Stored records

====

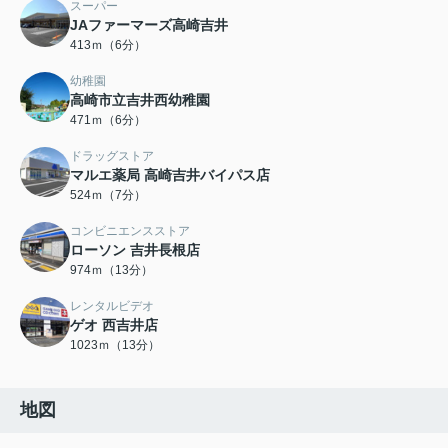
スーパー
JAファーマーズ高崎吉井
413ｍ（6分）
幼稚園
高崎市立吉井西幼稚園
471ｍ（6分）
ドラッグストア
マルエ薬局 高崎吉井バイパス店
524ｍ（7分）
コンビニエンスストア
ローソン 吉井長根店
974ｍ（13分）
レンタルビデオ
ゲオ 西吉井店
1023ｍ（13分）
地図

====

▶ **Task to carry out**
Output the records above exactly, omitting the pictures.

▶ **Solved exercise**
スーパー
JAファーマーズ高崎吉井
413ｍ（6分）
幼稚園
高崎市立吉井西幼稚園
471ｍ（6分）
ドラッグストア
マルエ薬局 高崎吉井バイパス店
524ｍ（7分）
コンビニエンスストア
ローソン 吉井長根店
974ｍ（13分）
レンタルビデオ
ゲオ 西吉井店
1023ｍ（13分）
地図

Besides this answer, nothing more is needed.